If anything, people find me annoying because I have too much life. ADD, ADHD, whatever. Always going, talking too loudly, singing, running around without shoes on, blurting opinions, wearing my heart on my sleeve - exuding life to an obnoxious extent (some would argue). For those five or six days before I got official news about the cancer, I was sure that I'd used up all the life in my life too quickly.

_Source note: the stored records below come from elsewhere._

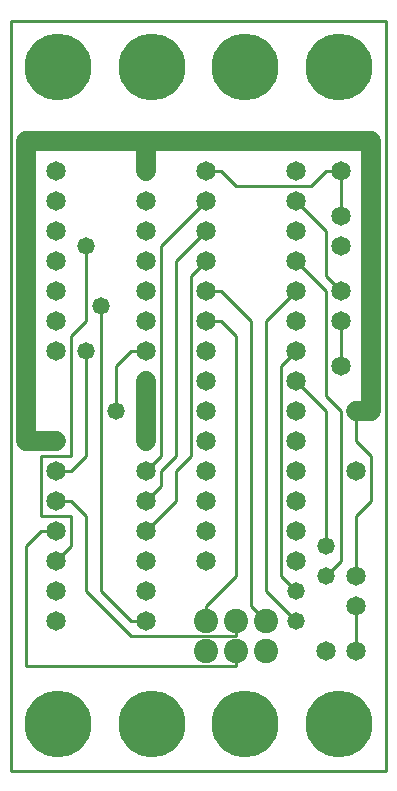
<source format=gbl>
%MOIN*%
%FSLAX25Y25*%
G04 D10 used for Character Trace; *
G04     Circle (OD=.01000) (No hole)*
G04 D11 used for Power Trace; *
G04     Circle (OD=.06700) (No hole)*
G04 D12 used for Signal Trace; *
G04     Circle (OD=.01100) (No hole)*
G04 D13 used for Via; *
G04     Circle (OD=.05800) (Round. Hole ID=.02800)*
G04 D14 used for Component hole; *
G04     Circle (OD=.06500) (Round. Hole ID=.03500)*
G04 D15 used for Component hole; *
G04     Circle (OD=.06700) (Round. Hole ID=.04300)*
G04 D16 used for Component hole; *
G04     Circle (OD=.08100) (Round. Hole ID=.05100)*
G04 D17 used for Component hole; *
G04     Circle (OD=.08900) (Round. Hole ID=.05900)*
G04 D18 used for Component hole; *
G04     Circle (OD=.11300) (Round. Hole ID=.08300)*
G04 D19 used for Component hole; *
G04     Circle (OD=.16000) (Round. Hole ID=.13000)*
G04 D20 used for Component hole; *
G04     Circle (OD=.18300) (Round. Hole ID=.15300)*
G04 D21 used for Component hole; *
G04     Circle (OD=.22291) (Round. Hole ID=.19291)*
%ADD10C,.01000*%
%ADD11C,.06700*%
%ADD12C,.01100*%
%ADD13C,.05800*%
%ADD14C,.06500*%
%ADD15C,.06700*%
%ADD16C,.08100*%
%ADD17C,.08900*%
%ADD18C,.11300*%
%ADD19C,.16000*%
%ADD20C,.18300*%
%ADD21C,.22291*%
%IPPOS*%
%LPD*%
G90*X0Y0D02*D21*X15625Y15625D03*D12*              
X5000Y35000D02*X75000D01*Y40000D01*D16*D03*D12*   
X40000Y45000D02*X75000D01*X40000D02*              
X25000Y60000D01*Y85000D01*X20000Y90000D01*        
X15000D01*D14*D03*D12*X20000Y75000D02*Y85000D01*  
X15000Y70000D02*X20000Y75000D01*D14*              
X15000Y70000D03*D12*X5000Y35000D02*Y75000D01*D14* 
X15000Y50000D03*D12*X40000D02*X30000Y60000D01*    
X40000Y50000D02*X45000D01*D14*D03*Y60000D03*D12*  
X30000D02*Y155000D01*D13*D03*D12*X20000Y145000D02*
X25000Y150000D01*X20000Y105000D02*Y145000D01*     
X10000Y105000D02*X20000D01*X10000Y85000D02*       
Y105000D01*Y85000D02*X20000D01*D14*               
X15000Y80000D03*D12*X10000D01*X5000Y75000D01*D14* 
X15000Y60000D03*D12*Y100000D02*X20000D01*D14*     
X15000D03*D12*X20000D02*X25000Y105000D01*         
Y140000D01*D13*D03*D14*X15000Y150000D03*D12*      
X35000Y120000D02*Y135000D01*D13*Y120000D03*D14*   
X45000Y110000D03*D11*Y130000D01*D14*D03*D12*      
X35000Y135000D02*X40000Y140000D01*X45000D01*D14*  
D03*Y150000D03*X65000Y120000D03*Y160000D03*D12*   
X70000D01*X80000Y150000D01*Y55000D01*             
X85000Y50000D01*D16*D03*D13*X95000Y60000D03*D12*  
X90000Y65000D01*Y135000D01*X95000Y140000D01*D14*  
D03*D12*X85000Y60000D02*Y150000D01*               
X95000Y50000D02*X85000Y60000D01*D13*              
X95000Y50000D03*D14*X105000Y40000D03*D16*         
X85000D03*D13*X105000Y65000D03*D12*               
X110000Y70000D01*Y120000D01*X105000Y125000D01*    
Y160000D01*X95000Y170000D01*D14*D03*D12*          
X105000Y165000D02*Y180000D01*X110000Y160000D02*   
X105000Y165000D01*D14*X110000Y160000D03*          
Y150000D03*D12*Y135000D01*D14*D03*X120000D03*D11* 
Y120000D01*X115000D01*D14*D03*D12*Y110000D01*     
X120000Y105000D01*Y90000D01*X115000Y85000D01*     
Y65000D01*D14*D03*D13*X105000Y75000D03*D12*       
Y120000D01*X95000Y130000D01*D14*D03*Y120000D03*   
D12*X75000Y65000D02*Y145000D01*X65000Y55000D02*   
X75000Y65000D01*X65000Y50000D02*Y55000D01*D16*    
Y50000D03*D12*X75000Y45000D02*Y50000D01*D16*D03*  
X65000Y40000D03*D14*X95000Y70000D03*X65000D03*    
X45000Y80000D03*D12*X55000Y90000D01*Y100000D01*   
X60000Y105000D01*Y165000D01*X65000Y170000D01*D14* 
D03*Y180000D03*D12*X55000Y170000D01*Y105000D01*   
X50000Y100000D01*Y95000D01*X45000Y90000D01*D14*   
D03*Y100000D03*D12*X50000Y105000D01*Y175000D01*   
X65000Y190000D01*D14*D03*D12*X75000Y195000D02*    
X70000Y200000D01*X75000Y195000D02*X100000D01*     
X105000Y200000D01*X110000D01*D14*D03*D12*         
Y185000D01*D14*D03*D12*X105000Y180000D02*         
X95000Y190000D01*D14*D03*Y200000D03*Y180000D03*   
X110000Y175000D03*Y210000D03*D11*X45000D01*D10*   
X46674Y211914D02*X45837Y212871D01*Y207129D01*     
X46674D02*X45000D01*D11*Y200000D02*Y210000D01*D14*
Y200000D03*D10*X46674Y211914D02*X45837Y212871D01* 
Y207129D01*X46674D02*X45000D01*D11*               
X5000Y210000D02*X45000D01*X5000Y110000D02*        
Y210000D01*Y110000D02*X15000D01*D14*D03*          
Y140000D03*D12*X25000Y150000D02*Y175000D01*D13*   
D03*D14*X15000Y180000D03*Y170000D03*Y160000D03*   
Y190000D03*X45000Y160000D03*Y170000D03*Y180000D03*
Y190000D03*X15000Y200000D03*D10*X46674Y211914D02* 
X45837Y212871D01*Y207129D01*X46674D02*X45000D01*  
D14*X65000Y140000D03*Y150000D03*D12*X70000D01*    
X75000Y145000D01*X85000Y150000D02*                
X95000Y160000D01*D14*D03*Y150000D03*D11*          
X120000Y135000D02*Y210000D01*X110000D01*D10*      
X121674Y201914D02*X120837Y202871D01*Y197129D01*   
X121674D02*X120000D01*D21*X109375Y234375D03*      
X78125D03*D12*X125000Y0D02*Y250000D01*X0Y0D02*    
X125000D01*X0D02*Y250000D01*X125000D01*           
X65000Y200000D02*X70000D01*D14*X65000D03*D21*     
X46875Y234375D03*X15625D03*D14*X65000Y130000D03*  
Y110000D03*X95000D03*X65000Y100000D03*X95000D03*  
X115000D03*X65000Y90000D03*X95000D03*             
X65000Y80000D03*X95000D03*X45000Y70000D03*        
X115000Y55000D03*D12*Y40000D01*D14*D03*D21*       
X109375Y15625D03*X78125D03*X46875D03*M02*         

</source>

I didn't know what it felt like to be void of life until two weeks ago. The day after the day after they put the poison into me via needle and bags of fluid. I didn't realize I was so delicate. When I struggle, I struggle fiercely. I fight, I punch air, I scream and yell and swing my arms. It's not pretty, but it's life. Fierce life. Not death. This is different. From the inside out, I was dying. Life drifting from me, almost literally as my fingertips, lips, and tongue lost the ability to feel. The general "disconnectedness" from life, my body, and everything in between is foreign to me. How did I become this girl?

Certainly I didn't choose this.

And then...

The feeling in my fingers and lips and tongue come back, but my hair goes and takes with it a certain identity I didn't realize I had. Even today, I run my hands past my head to put my hair "back up" and realize it's not there. It shouldn't bother me so much. It's not my identity. But when it goes away I realize that it's been attached to me as long as I can remember. And really, it was pretty important to me, even though I never had good hair. So it's gone. It's not a short haircut. It's gone. It will be years before I have a ponytail again.

It does break my heart. And I realize, I'm slightly delicate. There's nothing to punch. When did this happen? How? Where did I go? Africa, Asia... and ... Chemo? I punch and punch and punch. But I can't hit anything.

Chemo: cough syrup for cancer? Cough syrup for "life?" Stealing life to give life... a strange concept. But then... "The only piece of advice that continues to help is that anyone that's making anything new only breaks something else."
For me: whether I wanted my old life or not, it seems as though new life is not optional. With no home, no job, no hair, new boobs on the horizon and a general uncertainty in every aspect of my life - I am learning to accept that a new life is in order.

The old life was pretty lovely, but she seems so distant these days. Eventually I will stop asking myself what happened to that strong, beautiful girl and accept this version of myself, a woman now - I suppose. All grown up.

But then, about 10 days later strength comes back, the struggle fades, and I start to feel a little bit like myself again. I run the beach, the trails, I swim, I climb my mountain. I am almost back... until the next round. And it continues. 
And there you have the Ferris wheel that is chemo (for me). I have seriously struggled with what to put up here. I've written at least 7 drafts to get me to this point, and really - it doesn't tell you anything about cancer - where it is or what my treatment is or what happens next.

Suffice to say - life continues for me in a form that I cannot even conceive. I don't want this to be a blog about cancer and details about what medicines they're pumping into me or how many rounds of chemo I will have or what the side effects are, or how bad surgery is, or blah blah blah blah... So many people write blogs about that stuff.

I want this to be a blog about life. Clearly, I don't have a great grasp of that right now... but I'm trying. I take my good days and my victories as they come.

I have to say - the most amazing part of all of this is the incredible amount of love and support I've received from my family and friends. It has been endless and overwhelming to me. If you're reading this, you support me and it has made all the difference.


PS - It's a little weird. But I actually kind of enjoy being bald now that I've gotten used to it. Go figure!